Great achievements on film: Spirit of ’45 & Made in Dagenham
This weekend, I watched two films, one which I should have seen already, the other not yet on general release. Made in Dagenham, the first, was a story I knew vaguely, and to be honest, more from what I’d heard since the film came out than from when the actual events happened (honest, I was seven, and on the other side of London!) The other was Ken Loach’s new film, Spirit of ’45, which will be launched next weekend, and which deals with the legacy of the Attlee government.
In many ways they are very different films – one fictionalised, the other documentary – one full of people familiar as actors, the other with quite a few activists I know personally – and one made by the BBC, the other Channel 4! But they both describe enormous steps forward, whether towards equal pay for the women sewing machinists at Ford’s (actually only achieved in 1984 as a result of an ECJ judgment), and the other the 1945 Labour Government.
Made in Dagenham is of course by far the more rollicking ride of a film. So many of the actors are experienced in comedy (John Sessions as Wilson – that’s got to be worth a trivia point) that laughs are frequent, but tears are never far away. And the demands of drama in covering a complex dispute in a short time mean that many things are glossed over.
Spirit of ’45 covers more ground, using newsreel footage and interviews both with people who experienced the changes introduced by the post-war Attlee Government, and younger commentators (ok, they’re the ones I mostly know – although not entirely, and the eye witnesses were my parents’ generation.) The film manages many things, such as providing heart-wrenching testimony about the poverty and degradation of the ’20s and ’30s: always more real when recalled by those who lived it.
The second third of the film, though, astounds most, because it is so difficult to recall how much governments can actually do. The nationalisation of coal, rail, docks, gas and electricity, the creation of the NHS and homes – at last – fit for heroes.
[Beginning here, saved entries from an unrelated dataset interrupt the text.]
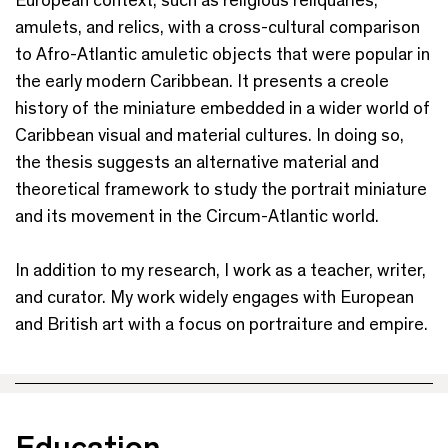
amulets, and relics, with a cross-cultural comparison
to Afro-Atlantic amuletic objects that were popular in
the early modern Caribbean. It presents a creole
history of the miniature embedded in a wider world of
Caribbean visual and material cultures. In doing so,
the thesis suggests an alternative material and
theoretical framework to study the portrait miniature
and its movement in the Circum-Atlantic world.
In addition to my research, I work as a teacher, writer,
and curator. My work widely engages with European
and British art with a focus on portraiture and empire.
Education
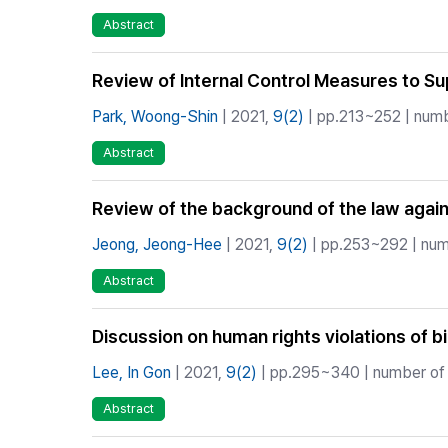
Abstract
Review of Internal Control Measures to S
Park, Woong-Shin
| 2021,
9(2)
| pp.213~252 | numb
Abstract
Review of the background of the law again
Jeong, Jeong-Hee
| 2021,
9(2)
| pp.253~292 | numb
Abstract
Discussion on human rights violations of b
Lee, In Gon
| 2021,
9(2)
| pp.295~340 | number of 
Abstract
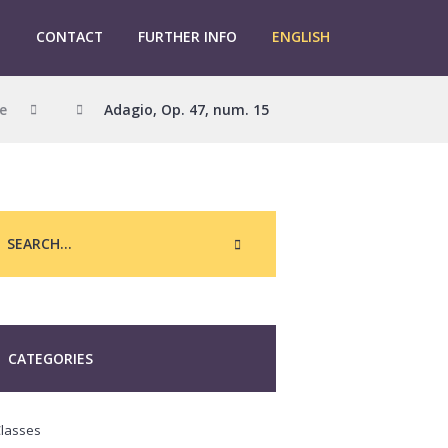
G
CONTACT
FURTHER INFO
ENGLISH
e
Adagio, Op. 47, num. 15
CATEGORIES
lasses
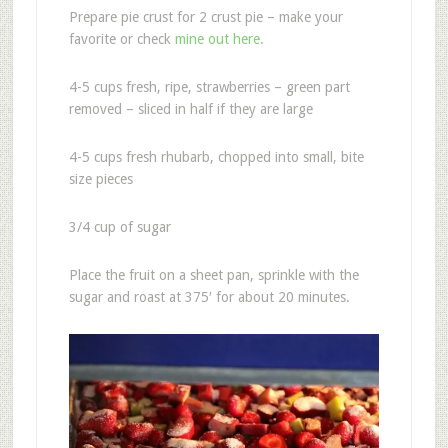
Prepare pie crust for 2 crust pie – make your
favorite or check
mine out here.
4-5 cups fresh, ripe, strawberries – green part
removed – sliced in half if they are large
4-5 cups fresh rhubarb, chopped into small, bite
size pieces
3/4 cup of sugar
Place the fruit on a sheet pan, sprinkle with the
sugar and roast at 375′ for about 20 minutes.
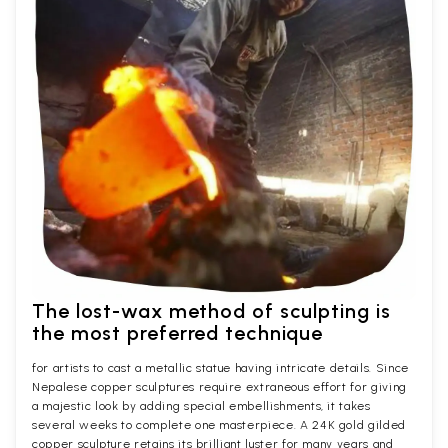
The lost-wax method of sculpting is
the most preferred technique
for artists to cast a metallic statue having intricate details. Since
Nepalese copper sculptures require extraneous effort for giving
a majestic look by adding special embellishments, it takes
several weeks to complete one masterpiece. A 24K gold gilded
copper sculpture retains its brilliant luster for many years and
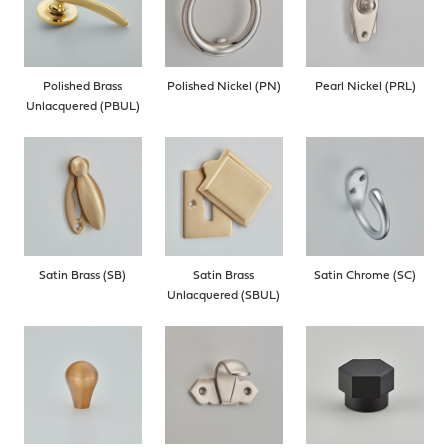
Polished Brass
Polished Nickel (PN)
Pearl Nickel (PRL)
Unlacquered (PBUL)
Satin Brass (SB)
Satin Brass
Satin Chrome (SC)
Unlacquered (SBUL)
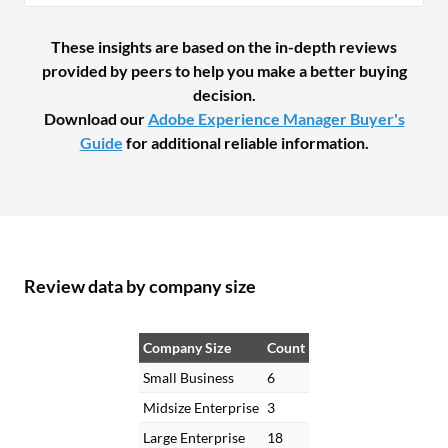
These insights are based on the in-depth reviews
provided by peers to help you make a better buying
decision.
Download our
Adobe Experience Manager Buyer's
Guide
for additional reliable information.
Review data by company size
Company Size
Count
Small Business
6
Midsize Enterprise
3
Large Enterprise
18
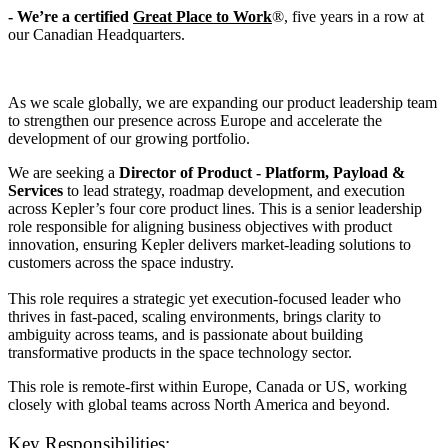
- We’re a certified
Great Place to Work
®, five years in a row at
our Canadian Headquarters.
As we scale globally, we are expanding our product leadership team
to strengthen our presence across Europe and accelerate the
development of our growing portfolio.
We are seeking a
Director of Product - Platform, Payload &
Services
to lead strategy, roadmap development, and execution
across Kepler’s four core product lines. This is a senior leadership
role responsible for aligning business objectives with product
innovation, ensuring Kepler delivers market-leading solutions to
customers across the space industry.
This role requires a strategic yet execution-focused leader who
thrives in fast-paced, scaling environments, brings clarity to
ambiguity across teams, and is passionate about building
transformative products in the space technology sector.
This role is
remote-first within Europe, Canada or US, w
orking
closely with global teams across North America and beyond.
Key Responsibilities:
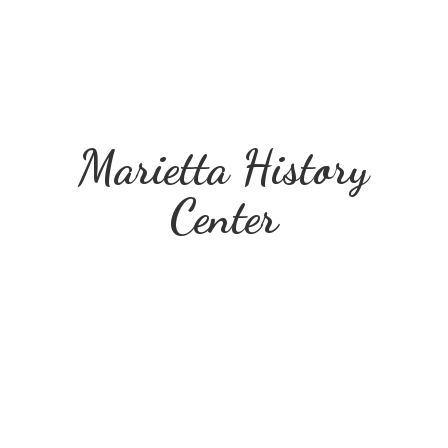
Marietta
History
Center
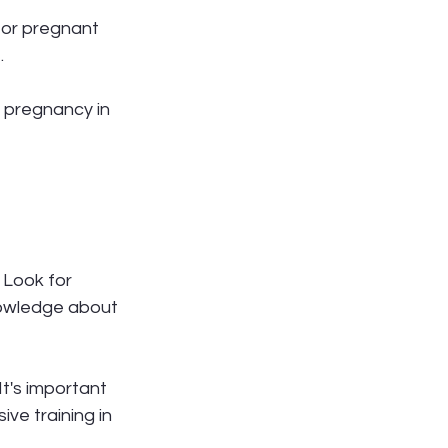
for pregnant 
.
 pregnancy in 
. Look for 
knowledge about 
t's important 
ve training in 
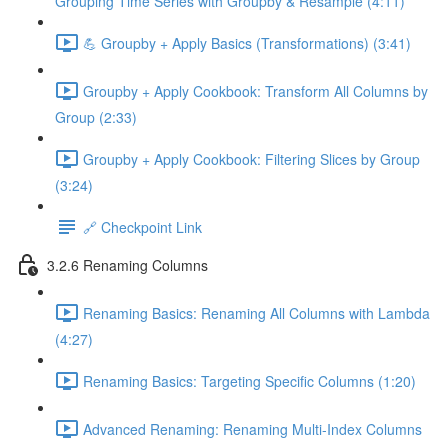
Grouping Time Series with Groupby & Resample (4:11)
💪 Groupby + Apply Basics (Transformations) (3:41)
Groupby + Apply Cookbook: Transform All Columns by
Group (2:33)
Groupby + Apply Cookbook: Filtering Slices by Group
(3:24)
🔗 Checkpoint Link
3.2.6 Renaming Columns
Renaming Basics: Renaming All Columns with Lambda
(4:27)
Renaming Basics: Targeting Specific Columns (1:20)
Advanced Renaming: Renaming Multi-Index Columns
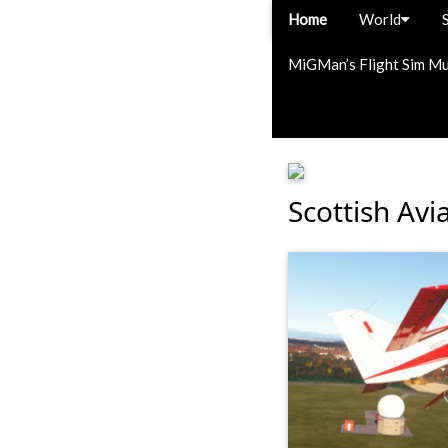
Home
World
MiGMan’s Flight Sim M
Scottish Avi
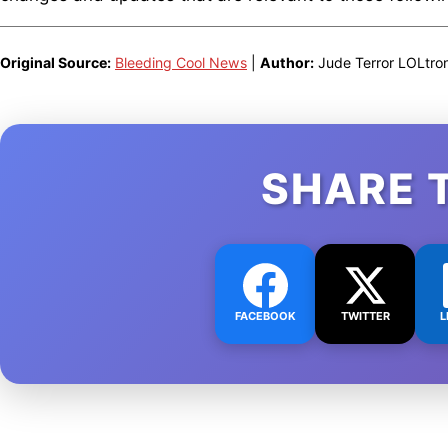
Original Source:
Bleeding Cool News
|
Author:
Jude Terror LOLtro
SHARE 
FACEBOOK
TWITTER
L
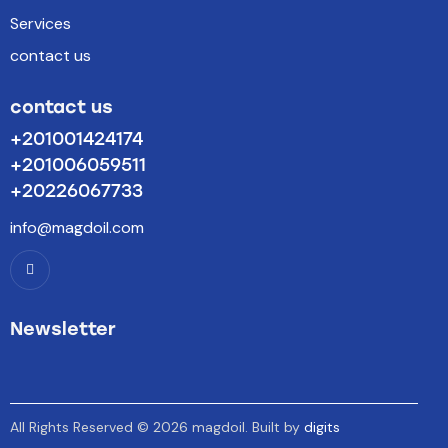
Services
contact us
contact us
+201001424174
+201006059511
+20226067733
info@magdoil.com
Newsletter
All Rights Reserved © 2026 magdoil. Built by
digits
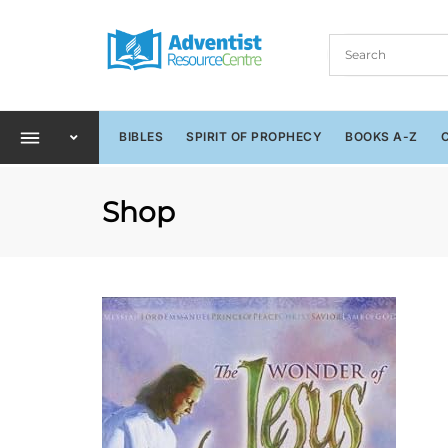
BIBLES
SPIRIT OF PROPHECY
BOOKS A-Z
Shop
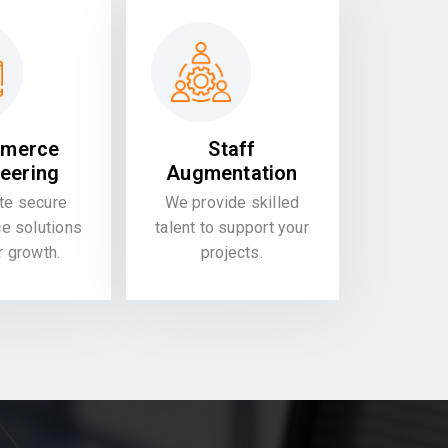
merce
Staff
eering
Augmentation
te secure
We provide skilled
 solutions
talent to support your
or growth.
projects.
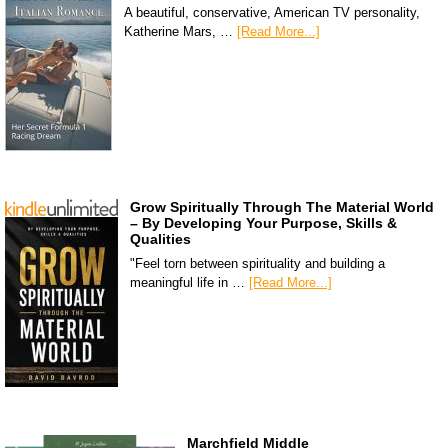
A beautiful, conservative, American TV personality,
Katherine Mars, …
[Read More...]
Grow Spiritually Through The Material World
– By Developing Your Purpose, Skills &
Qualities
"Feel torn between spirituality and building a
meaningful life in …
[Read More...]
Marchfield Middle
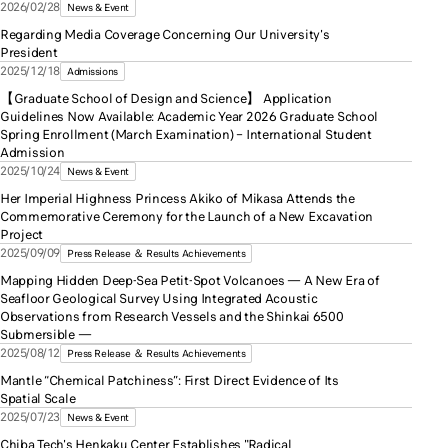
2026/02/28
News & Event
Regarding Media Coverage Concerning Our University's
President
2025/12/18
Admissions
【Graduate School of Design and Science】 Application
Guidelines Now Available: Academic Year 2026 Graduate School
Spring Enrollment (March Examination) – International Student
Admission
2025/10/24
News & Event
Her Imperial Highness Princess Akiko of Mikasa Attends the
Commemorative Ceremony for the Launch of a New Excavation
Project
2025/09/09
Press Release ＆ Results Achievements
Mapping Hidden Deep-Sea Petit-Spot Volcanoes — A New Era of
Seafloor Geological Survey Using Integrated Acoustic
Observations from Research Vessels and the Shinkai 6500
Submersible —
2025/08/12
Press Release ＆ Results Achievements
Mantle “Chemical Patchiness”: First Direct Evidence of Its
Spatial Scale
2025/07/23
News & Event
Chiba Tech's Henkaku Center Establishes "Radical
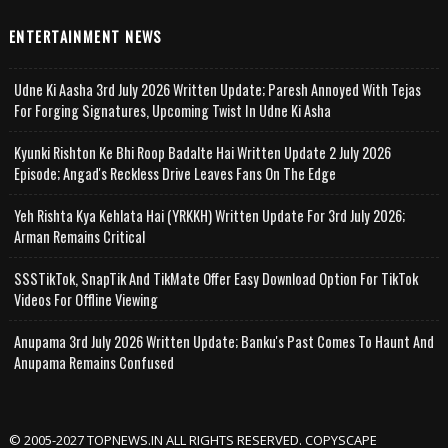
ENTERTAINMENT NEWS
Udne Ki Aasha 3rd July 2026 Written Update; Paresh Annoyed With Tejas
For Forging Signatures, Upcoming Twist In Udne Ki Asha
Kyunki Rishton Ke Bhi Roop Badalte Hai Written Update 2 July 2026
Episode; Angad's Reckless Drive Leaves Fans On The Edge
Yeh Rishta Kya Kehlata Hai (YRKKH) Written Update For 3rd July 2026;
Arman Remains Critical
SSSTikTok, SnapTik And TikMate Offer Easy Download Option For TikTok
Videos For Offline Viewing
Anupama 3rd July 2026 Written Update; Banku's Past Comes To Haunt And
Anupama Remains Confused
© 2005-2027 TOPNEWS.IN ALL RIGHTS RESERVED. COPYSCAPE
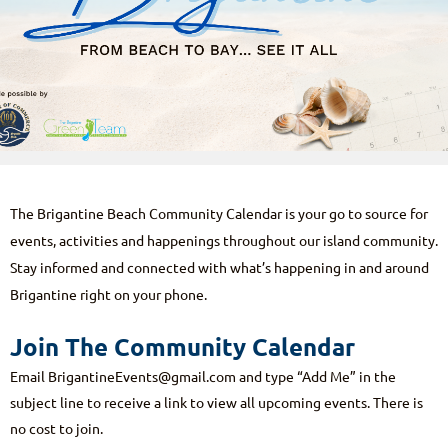
The Brigantine Beach Community Calendar is your go to source for
events, activities and happenings throughout our island community.
Stay informed and connected with what’s happening in and around
Brigantine right on your phone.
Join The Community Calendar
Email
BrigantineEvents@gmail.com
and type “
Add Me
” in the
subject line to receive a link to view all upcoming events. There is
no cost to join.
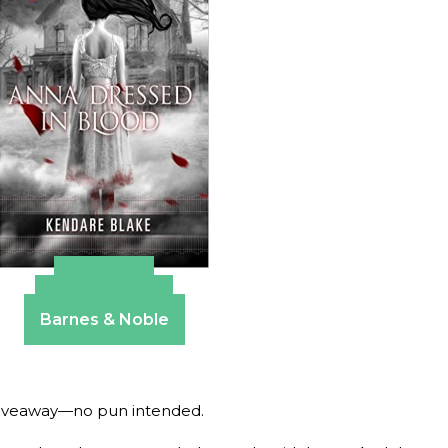
Amazon
Apple Books
Barnes & Noble
d giveaway—no pun intended.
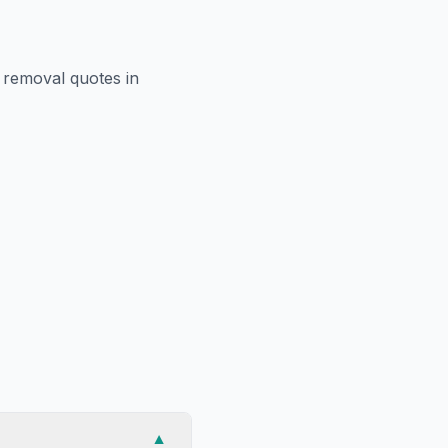
r removal
quotes in
▼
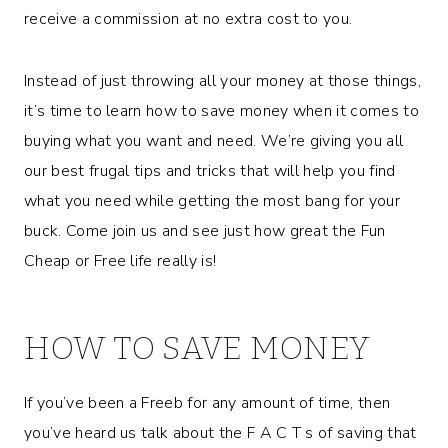
receive a commission at no extra cost to you.
Instead of just throwing all your money at those things,
it’s time to learn how to save money when it comes to
buying what you want and need. We’re giving you all
our best frugal tips and tricks that will help you find
what you need while getting the most bang for your
buck. Come join us and see just how great the Fun
Cheap or Free life really is!
HOW TO SAVE MONEY
If you’ve been a Freeb for any amount of time, then
you’ve heard us talk about the F A C T s of saving that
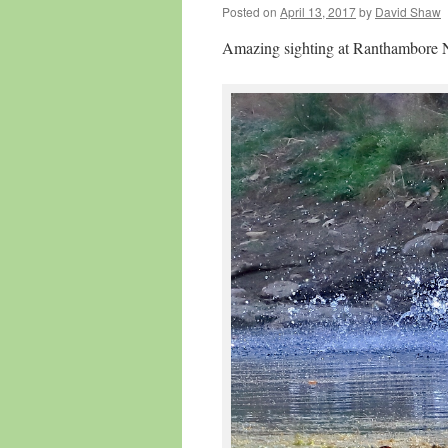
Posted on
April 13, 2017
by
David Shaw
Amazing sighting at Ranthambore N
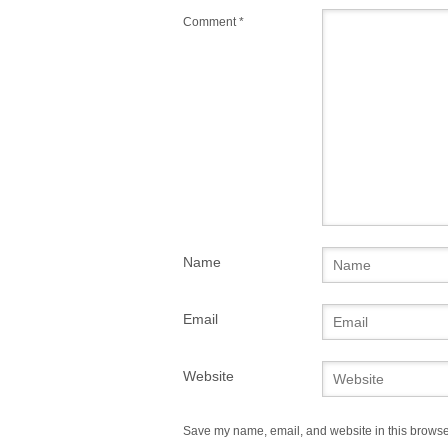
Comment
*
Name
Email
Website
Save my name, email, and website in this browser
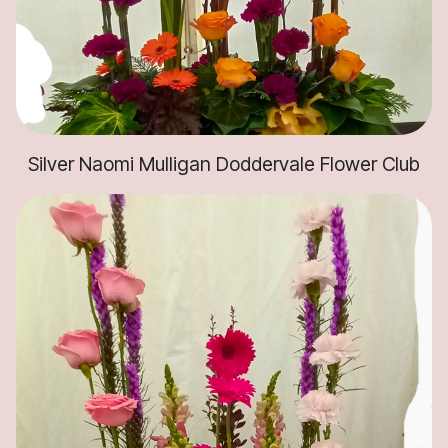
Silver Naomi Mulligan Doddervale Flower Club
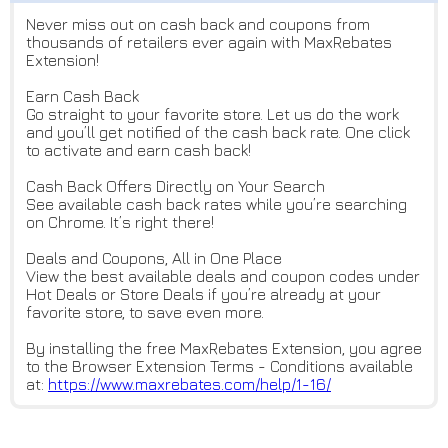
Never miss out on cash back and coupons from
thousands of retailers ever again with MaxRebates
Extension!
Earn Cash Back
Go straight to your favorite store. Let us do the work
and you’ll get notified of the cash back rate. One click
to activate and earn cash back!
Cash Back Offers Directly on Your Search
See available cash back rates while you’re searching
on Chrome. It’s right there!
Deals and Coupons, All in One Place
View the best available deals and coupon codes under
Hot Deals or Store Deals if you’re already at your
favorite store, to save even more.
By installing the free MaxRebates Extension, you agree
to the Browser Extension Terms - Conditions available
at:
https://www.maxrebates.com/hel
p/1-16/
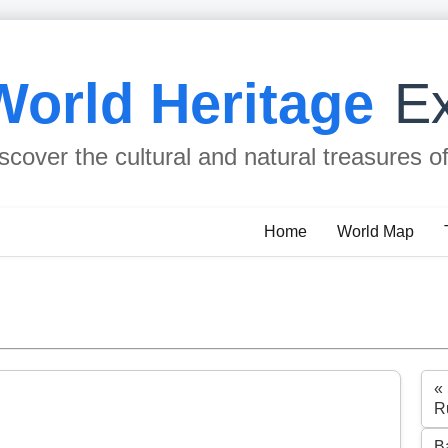
World Heritage
Ex
scover the cultural and natural treasures o
Home
World Map
«
R
B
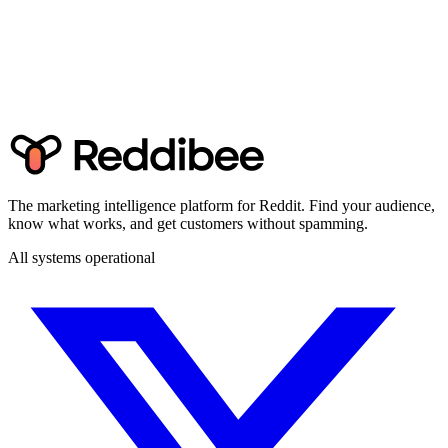
The marketing intelligence platform for Reddit. Find your audience,
know what works, and get customers without spamming.
All systems operational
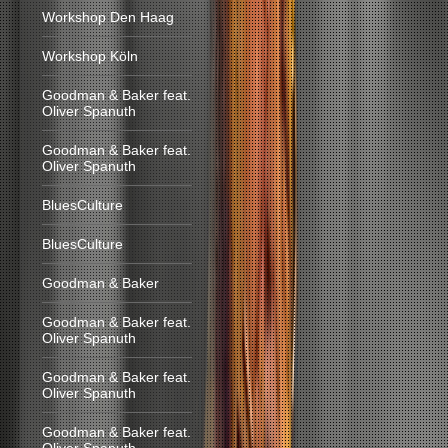
Workshop Den Haag
Workshop Köln
Goodman & Baker feat.
Oliver Spanuth
Goodman & Baker feat.
Oliver Spanuth
BluesCulture
BluesCulture
Goodman & Baker
Goodman & Baker feat.
Oliver Spanuth
Goodman & Baker feat.
Oliver Spanuth
Goodman & Baker feat.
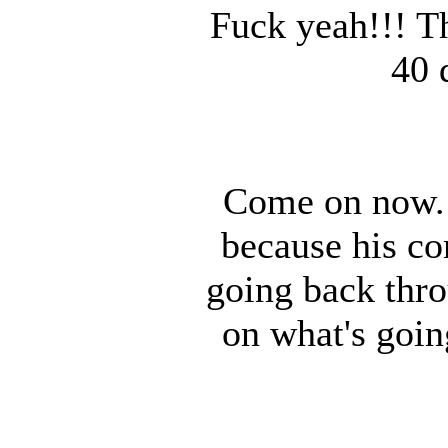
Fuck yeah!!! T
40 
Come on now. 
because his co
going back thro
on what's goin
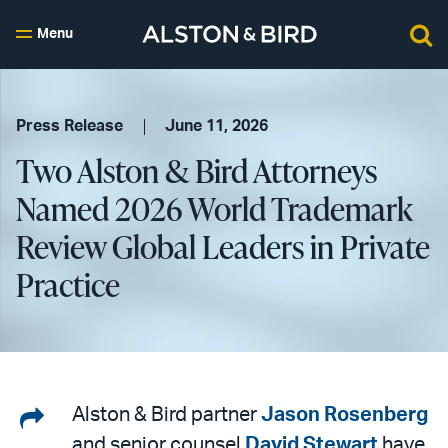
Menu
Press Release
June 11, 2026
Two Alston & Bird Attorneys
Named 2026 World Trademark
Review Global Leaders in Private
Practice
Share
Alston & Bird partner
Jason Rosenberg
and senior counsel
David Stewart
have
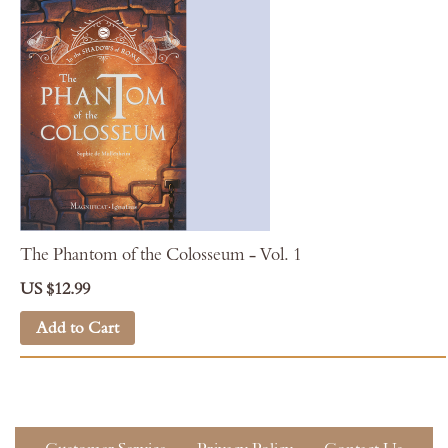
The Phantom of the Colosseum - Vol. 1
US $12.99
Add to Cart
It was an enormous agenda, and done against the backdrop of an economy brought to its knees by a six-year long world war.
Then the mood gets grim, as the film records the way the Thatcher Government sold off those nationalised industries, or closed them down in the case of mining. It isn’t a rosy-tinted view of the achievements of ’45 – indeed it identifies even Nye Bevan’s stateist approach to the NHS as problematic.
If I have a criticism of the film, it’s that a couple of the interviewees stray from the reportage of the film, refighting old battles inside the left or over-intellectualising. It’s slightly contradictory to suggest, as one speaker does, that the problem is that Labour has been taken over by the middle classes, interspersed with footage of Labour’s most left-wing Prime Minister, Old Haileyburyan Clem Attlee. But most of the ‘witnesses’ – no less left-wing for this – let their stories and their experiences make the case for change (RMT’s Alex Gordon, for instance, calmly and forensically skewers the idea that a privatised railway works better than the nationalised one did.)
And fundamentally, that is both the message and the challenge of the film. The ’45 Labour Government, given a landslide majority by the people, changed history. We can do it again, but hopefully without the experience of such ghastly poverty (however bad it is now, the 20s and 30s were yet worse) and the example of how well centralised planning coped with the demands of total war.
Now, I watched both films at my computer, and I would urge you not to. The lesson of the problems created by top-down nationalisations in Spirit of ’45 is that these films should be experienced collectively so that you can discuss what you’ve seen with others afterwards (and not just blog about them!) So, check out where Spirit of ’45 is showing locally, or contact the distributors to show it yourselves.